━━ Testo di studio

Alimentazione
Educazione alimentare
Storia dei consumi alimentari in Italia
Nel XIX secolo gran parte della popolazione italiana si alimentava poveramente, faticando spesso a raggiungere i livelli minimi di sussistenza. I contadini, in particolare, seguivano un’alimentazione esclusivamente a base di pane, focacce e polenta; il riso era consumato solo nelle zone di coltivazione: tutti alimenti che saziavano ma che predisponevano ad alcune malattie (tipo la pellagra) dovute a carenza di nutrienti. Il consumo della pasta era limitato ai centri cittadini più grandi, dove la gente aveva un tenore di vita più elevato. A questi cereali si aggiungevano i legumi (per lo più fagioli e fave) e le verdure (soprattutto verza e cavolo). Intorno alla metà dell’Ottocento, entrò a far parte in modo stabile nell’alimentazione italiana anche la patata. La carne, rappresentata soprattutto da animali da cortile e dal maiale, di cui si utilizzava ogni parte, arricchiva la tavola assai di rado e solo in occasioni di feste o di malattie. Anche latte, formaggi e uova non erano spesso presenti nella dieta dei contadini e venivano destinati alla vendita o alla famiglia del proprietario terriero.
Con il passare degli anni e il miglioramento delle condizioni economiche, crebbe la qualità dell’alimentazione. Il fenomeno storico più importante degli ultimi tre secoli nella storia dell’Europa, quindi anche dell’Italia, è rappresentato dalla rivoluzione industriale a cui si deve il superamento di uno spettro millenario: quello della fame.
Agli inizi XX secolo, soprattutto per chi viveva in città o era impiegato nell’industria, fu possibile il passaggio da un regime alimentare imperniato sul consumo di cereali, a uno in cui le proteine e i grassi erano forniti in misura cospicua da cibi animali. Gravi problemi di insufficienza nutrizionale permanevano invece per la classe contadina, soprattutto nelle regioni dell’Italia meridionali, che restavano le più povere e arretrate. La maggior parte della popolazione mangiava ancora più per sfamarsi che per nutrirsi.

━━━━

> _Quesiti da risolvere_:
1. Secondo il testo sulla storia dei consumi alimentari, in quale periodo la patata entrò stabilmente nell'alimentazione italiana?
2. Riprendi, per favore, il testo sulla storia dei consumi alimentari in Italia e proseguilo dopo la sua ultima frase.
I record provengono da una fonte diversa.

━━ Record del dataset

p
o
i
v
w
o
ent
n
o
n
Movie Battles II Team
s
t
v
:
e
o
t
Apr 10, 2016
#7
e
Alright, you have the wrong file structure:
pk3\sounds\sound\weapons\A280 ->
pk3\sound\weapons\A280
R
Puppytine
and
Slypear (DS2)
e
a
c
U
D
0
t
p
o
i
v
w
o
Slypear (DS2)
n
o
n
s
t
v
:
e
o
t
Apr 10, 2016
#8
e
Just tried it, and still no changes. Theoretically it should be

━━━━
━━ Record del dataset

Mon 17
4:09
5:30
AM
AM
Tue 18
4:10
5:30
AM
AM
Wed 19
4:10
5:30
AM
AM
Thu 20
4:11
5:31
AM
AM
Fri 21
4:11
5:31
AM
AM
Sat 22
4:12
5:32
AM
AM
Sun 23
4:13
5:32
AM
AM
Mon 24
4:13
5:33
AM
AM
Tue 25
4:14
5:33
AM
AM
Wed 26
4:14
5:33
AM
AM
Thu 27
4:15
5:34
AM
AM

━━━━
━━ Record del dataset

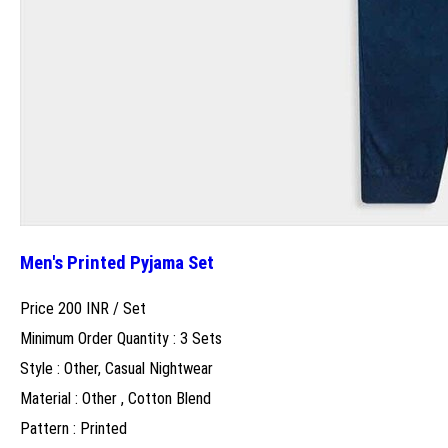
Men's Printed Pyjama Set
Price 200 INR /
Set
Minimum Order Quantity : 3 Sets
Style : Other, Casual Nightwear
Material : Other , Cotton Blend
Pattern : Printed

━━━━

> _Esercizi svolti_:
1. Intorno alla metà dell'Ottocento.

2.
Gli anni della Prima guerra mondiale e quelli dell’immediato dopoguerra furono molto difficili e la ripresa economica fu lenta e interessò soprattutto le regioni settentrionali, dove si ebbe un graduale miglioramento dei consumi alimentari. Con la Seconda guerra mondiale l’economia italiana visse un nuovo periodo nero, caratterizzato da povertà diffusa. La volontà di rinascita fu però tenace e così, negli anni cinquanta, la crescita industriale ed economica sub« una forte accelerazione; aumentò sensibilmente il reddito procapite e il modo di mangiare cambiò in modo radicale quantitativamente e qualitativamente. In particolare, iniziò una continua crescita del consumo di alcuni alimenti considerati pregiati, soprattutto carni, ma anche latte, formaggi e altri prodotti di derivazione animale.
Per quanto riguarda gli alimenti vegetali, a fronte di un aumento rilevante del consumo di prodotti ortofrutticoli, di grassi da condimento e di zucchero, si assistette di contro a una diminuzione del consumo di legumi secchi e cereali minori.
L’aumento del consumo di carne è proseguito sino alla fine degli anni ottanta, quando hanno cominciato a delinearsi diete con prevalenza di cibi vegetali, tendenze salutiste (in relazione soprattutto alla necessità di tenere sotto controllo la percentuale di colesterolo del sangue) o eventi legati a scandali alimentari (mucca pazza, pollo alla diossina).
Dagli anni novanta in poi, oltre a essere cambiato il reddito degli italiani e il conseguente potere d’acquisto, si è trasformato sensibilmente anche lo stile di vita. L’esodo dalle campagne, l’urbanizzazione e le mutazioni socio-economiche e demografiche, sommate a una forte diminuzione dei lavori pesanti, hanno prodotto una riduzione del fabbisogno calorico giornaliero, con conseguente modifica delle abitudini alimentari e dello stile di vita.